Zagallo não era mais do Flamengo, mas ainda era ídolo, do Flamengo, e do Brasil, conquistando em 1962 uma segunda Copa do Mundo, de novo como titular. Talvez sem Zagallo, o Brasil não teria brilhado tanto, Zagallo sendo o equilíbrio do time. “O Zagallo era o único atacante que ajudava o meio-campo” explicou o primeiro capitão campeão do mundo, Bellini. Depois, Formiguinha como era chamado por causa da atividade na defesa, teve algumas lesões e aposentou-se no Botafogo aos 34 anos. Mesmo discreto, Zagallo era um líder dentro do campo, tinha que ser fora, virou treinador, ficou o homem vitorioso que ele sempre foi. De novo com Botafogo, conquistou o bicampeonato carioca 1967-1968 e o Torneio Roberto Gomes Pedrosa 1968, que depois virou um Brasileirão. E mais, Zagallo virou técnico da Seleção, confirmou Pelé como titular, Tostão também, parece obvio hoje mas não era na época, e recuou Piazza na zaga. E de novo, foi campeão. Antes dos 40 anos, Zagallo se tornou o primeiro homem da história do futebol a ser campeão do mundo como jogador e como técnico.

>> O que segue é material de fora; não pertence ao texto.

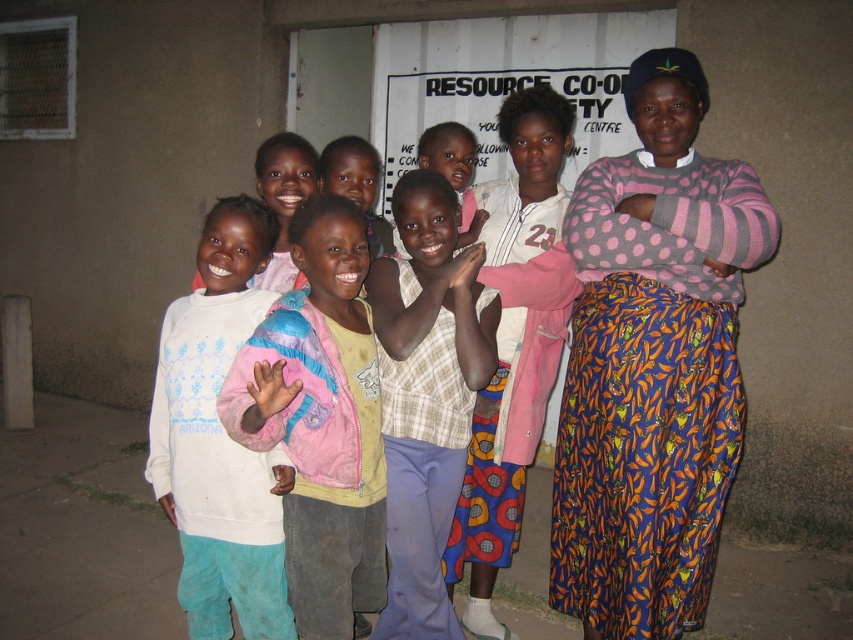
Question: Which object appears farthest from the camera in this image?

Choices:
 (A) checkered fabric dress at center
 (B) white fleece sweatshirt at center
 (C) polka dot sweater at center

Answer: (A)

Question: Which object is farther from the camera taking this photo?

Choices:
 (A) polka dot sweater at center
 (B) white fleece sweatshirt at center

Answer: (A)

Question: Which point appears closest to the camera in this image?

Choices:
 (A) pos(383,515)
 (B) pos(186,436)
 (C) pos(676,202)

Answer: (C)

Question: Does light blue cotton pants at center appear on the right side of checkered fabric dress at center?

Choices:
 (A) no
 (B) yes

Answer: (A)

Question: Does white fleece sweatshirt at center have a smaller size compared to checkered fabric dress at center?

Choices:
 (A) yes
 (B) no

Answer: (B)

Question: Does light blue cotton pants at center appear on the left side of checkered fabric dress at center?

Choices:
 (A) yes
 (B) no

Answer: (A)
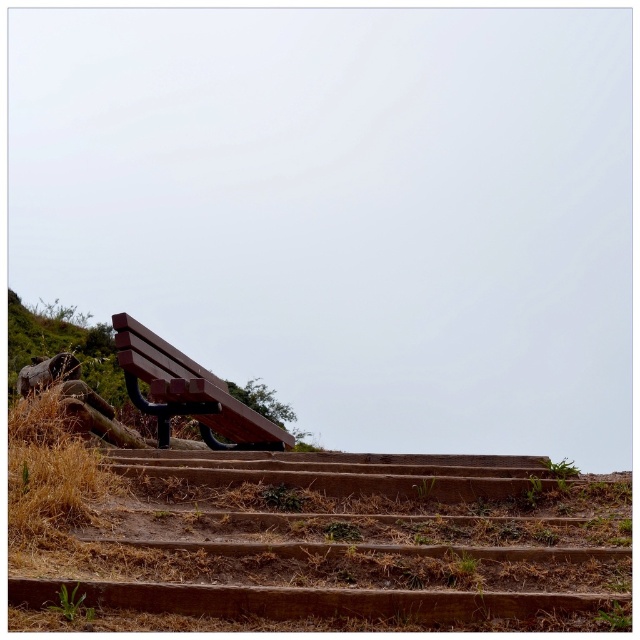
You are standing at the bottom of the brown wooden stairs at lower center and want to reach the bench at the top. What direction should you move in to climb the stairs?

Since the brown wooden stairs at lower center are located at point (342, 540) in the image, you should move upwards towards the bench to climb the stairs.

Consider the image. You are carrying a large painting that is 1.2 meters wide. You need to move it from the bottom of the brown wooden stairs at lower center to the wooden bench at center. Can you carry the painting upright through the stairs?

The brown wooden stairs at lower center might be wider than the wooden bench at center. However, since the exact width of the stairs is not specified, it is uncertain whether the painting will fit. You should check the actual width of the stairs before attempting to move the painting upright.

You are a painter who needs to set up an easel. You have two options for placement in the scene described. The first option is near the brown wooden stairs at lower center, and the second is near the wooden bench at center. Considering their heights, which location would allow your easel to be more visible to someone approaching from below?

The wooden bench at center is taller than the brown wooden stairs at lower center, so placing the easel near the wooden bench at center would make it more visible to someone approaching from below.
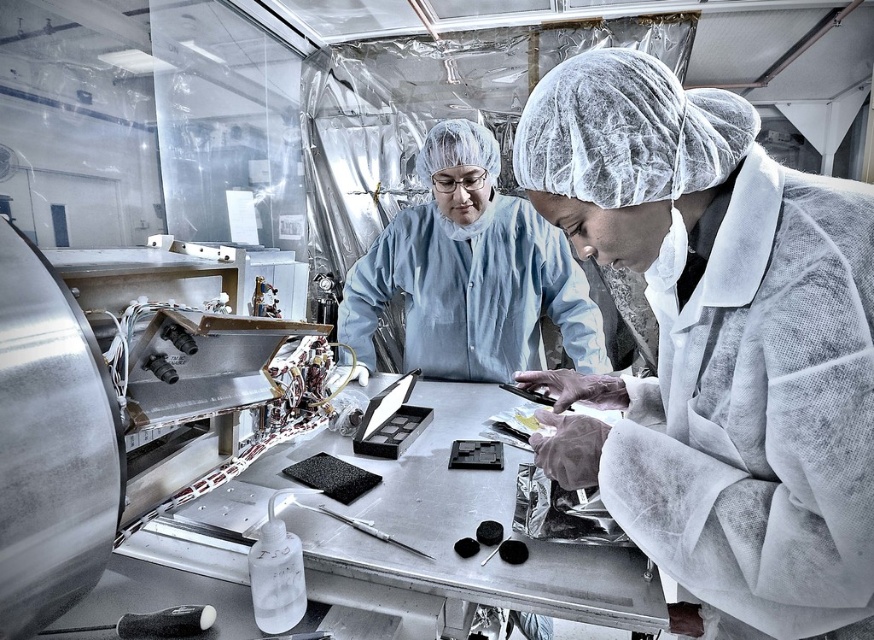
Question: Does white mesh robe at center have a greater width compared to blue fabric lab coat at center?

Choices:
 (A) no
 (B) yes

Answer: (A)

Question: Which of the following is the farthest from the observer?

Choices:
 (A) blue fabric lab coat at center
 (B) white mesh robe at center

Answer: (A)

Question: Which point is closer to the camera taking this photo?

Choices:
 (A) 656,436
 (B) 524,332

Answer: (A)

Question: Is white mesh robe at center closer to the viewer compared to blue fabric lab coat at center?

Choices:
 (A) no
 (B) yes

Answer: (B)

Question: Which object appears closest to the camera in this image?

Choices:
 (A) white mesh robe at center
 (B) blue fabric lab coat at center

Answer: (A)

Question: Is white mesh robe at center smaller than blue fabric lab coat at center?

Choices:
 (A) yes
 (B) no

Answer: (A)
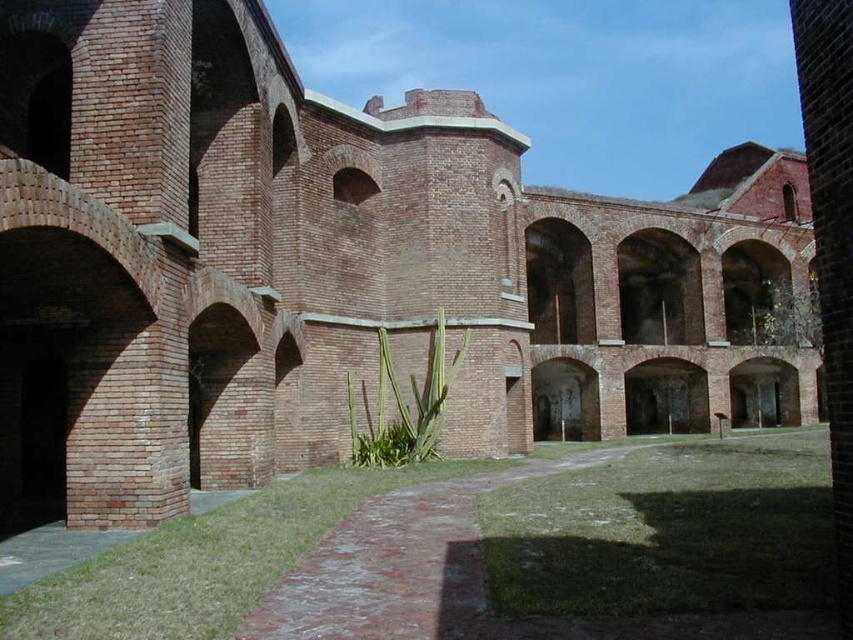
You are standing in the courtyard of a historic brick fortification. You notice a specific point marked at coordinates (770, 509). Considering the courtyard layout described, can you estimate how far this point is from your current position?

The point at (770, 509) is 106.98 feet away from the camera, so it is approximately 107 feet away from your current position in the courtyard.

You are standing in the courtyard and want to walk towards the brick archway at center. Which direction should you move relative to the green grass at center?

Since the green grass at center is in front of the brick archway at center, you should move backward away from the green grass at center to reach the brick archway at center.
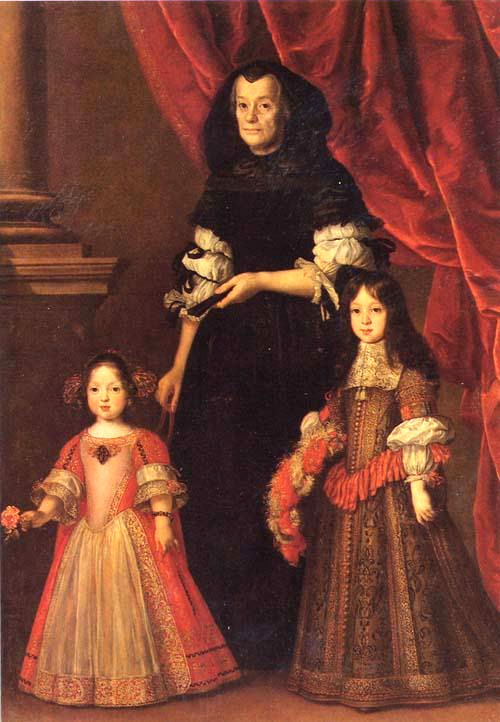
Identify the location of stage curtain. (272, 32), (428, 162), (475, 323).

Zagallo repetiu a dupla de sucesso do Tri com o então preparador físico Carlos Alberto Parreira, conquistando com Fluminense o campeonato carioca 1971 que parecia muito perdido. E Zagallo voltou no Flamengo, agora como técnico, em 1972. E Zagallo de novo ganhou o campeonato carioca, já o quarto como treinador depois de ter conquistado cinco como jogador. Porém, Zagallo deixava no banco um jovem promissor que tinha estreado um ano antes no time principal, um certo Zico. Com Zagallo, Zico disputou apenas 8 dos 74 jogos do Flamengo em 1972. Relembra Zico no livro Zico, 50 anos de futebol, de Roger Garcia: “Eu poderia ter saído por causa do Zagallo. E só permaneci em atividade mesmo porque o Antoninho apareceu na Gávea pedindo para eu jogar no juvenil. O Zagallo de fato raras vezes me solicitou, e quando o fez, me botava 15, 20 minutos, fora da minha posição, na ponta-direita, no meio-campo, na ponta-esquerda”.
Em 1973, Zico jogou muito mais jogos, mas quase sempre como reserva. Zagallo saiu do Flamengo no final do ano, Zico virou titular absoluto e campeão carioca em 1974. E o técnico Joubert, que tinha jogado com Zagallo no Flamengo nos anos 1950, dedicou o título ao próprio Zagallo: “Foi ele quem me incentivou, quem acreditou no meu trabalho e que me indicou para substituí-lo”. Com a Seleção, Zagallo ficou na quarta colocação na Copa do Mundo de 1974, um resultado ruim para ele, e passou por vários clubes entre Rio de Janeiro, onde dirigiu os quatro gigantes, e o futebol árabe. Em 1994, voltou a fazer a dupla de sucesso com Carlos Alberto Parreira, agora na função de coordenador técnico da Seleção. Era a quarta Copa do Mundo de Zagallo, um recorde até hoje, talvez para sempre. Em 1998, Zagallo voltou na final da Copa, mas foi derrotado pelo meu país, a França. Como já falei várias vezes nesse blog, descobri o futebol com 6 anos durante a Copa do Mundo de 1998 e me apaixonei diretamente pelo Brasil. Zagallo, na época um senhor de 67 anos, foi então o técnico do primeiro time de meu coração. E claro, na época, estava longe de saber o quanto ele era um monumento do futebol.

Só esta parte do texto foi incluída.